The input Block Start

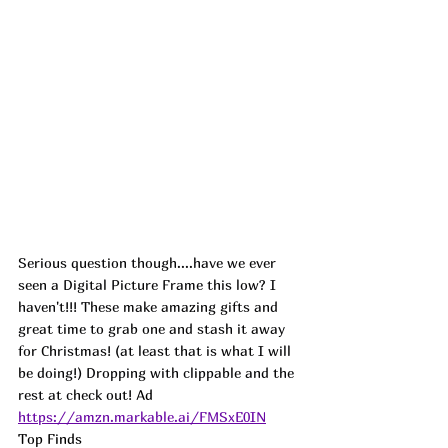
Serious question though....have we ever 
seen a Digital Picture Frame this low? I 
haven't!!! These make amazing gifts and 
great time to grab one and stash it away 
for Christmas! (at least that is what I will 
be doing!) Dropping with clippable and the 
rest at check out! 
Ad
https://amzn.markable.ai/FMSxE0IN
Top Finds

The input Block End

» **Exercise aim**:
Return every line of the data above unchanged, leaving the pictures out of your answer.

» **Answer below**:
Serious question though....have we ever 
seen a Digital Picture Frame this low? I 
haven't!!! These make amazing gifts and 
great time to grab one and stash it away 
for Christmas! (at least that is what I will 
be doing!) Dropping with clippable and the 
rest at check out! 
Ad
https://amzn.markable.ai/FMSxE0IN
Top Finds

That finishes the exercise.